The death of a loved one rips us like shrapnel, but the wound heals and we limp gamely on. A father’s death is one of the harder hits life offers as it fights to knock you down. There is nobility in a boxer’s fighting until the last bell, although he is hurt and bound to lose. Every one of us has that kind of nobility. We acquire it as boxers do, blow by blow. Don’t sell us short. We are tough.

My father Herbert Gelernter, of blessed memory, died in May at 85. He had a remarkable career. His doctorate was in theoretical physics. My mother had supported him throughout graduate school, but it was his duty to support her. So in 1955, his degree complete, he looked for a secure job and a living wage—which he found at IBM.

IBM Research was ablaze with new ideas about computing. “Computer science” was being created, by physicists, mathematicians, and engineers. In the late 1950s, my father became one of the six men who invented artificial intelligence and changed the intellectual world.

He built the first AI program ever to do anything substantial—history’s third overall. His revolutionary software proved theorems in high school geometry and introduced techniques that became fundamental to computing.

But he missed physics and returned to it in the early 1960s; then he missed computing, and spent the rest of his career at the outer limits of AI. His last achievement was a program that discovers syntheses for organic compounds—otherwise a task for Ph.D. chemists.

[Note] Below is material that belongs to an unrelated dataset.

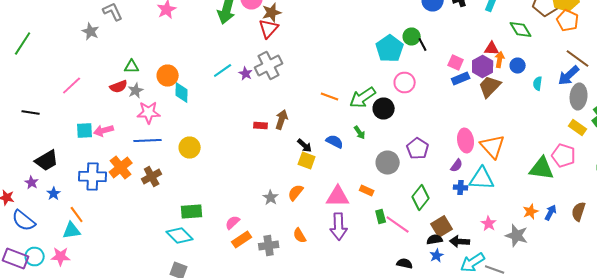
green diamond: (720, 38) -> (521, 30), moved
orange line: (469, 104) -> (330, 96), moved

It took him a quarter-century. It remains one of the most sophisticated programs ever built.

IBM wanted to elevate him to senior management. So he left. He had been in love with physics since boyhood (although he loved my mother incomparably more, and we all knew that from the day we were born). Nothing in science or mathematics was foreign to him. The acute curiosity and the powerful, joyful intelligence always sparkling in his eyes—everyone saw it—extended to every corner of nature and everything his children did or cared about.

He wanted to stay near New York, where his parents and my mother’s lived. Between offers from SUNY at Stony Brook and Yale, he chose SUNY; stayed for the rest of his career. In the late ’60s, truckloads of money were being spent on Stony Brook. It was about to become the “Berkeley of the East.” It didn’t. But my father was happy there. Prestige meant nothing to him. (As a graduate student, he had left MIT for the University of Rochester, where his thesis director of choice happened to teach.)

He was the smartest man I ever knew. A master of real life also. He could repair anything from busted TVs to stuck zippers. He was a superb musician. His French was fluent; on trips to Soviet Russia, he talked science in Yiddish. And on sabbaticals in Israel, he mastered “Fill it up, please!” All right: Hebrew was not his strong suit. But he tried.

Yet in the last period of his life he was weak and in pain, and could do almost nothing for himself. My mother did it all.

It never damaged his dignity or hers. It only exalted them both. Sometimes he was sad, more often serene. After all: He had worked all his life to support her. In the end, when she had to support him every moment, it was a labor of love for her as it had always been for him.

He could not equal my mother’s grasp of human character and her sheer kindliness. She lacks his intellectual aggression (all eminent scientists have it), his uncanny grasp of mathematics, music, and everything in between. Husband plus wife equaled a miracle. But every man and wife are a miracle waiting to happen: Manly and womanly virtues are so deeply different—each so desperately essential to the other and to the children. He always knew, God bless him, that her gifts were more important than his. But there was nothing he wouldn’t do for his children, and they all—and his two daughters-in-law—loved him dearly. He lived life in a vibrant major key, but when affliction forced him into the dark relative minor, he was prepared with bigness of heart and soul. He showed us the sanctity of a life that puts first things first.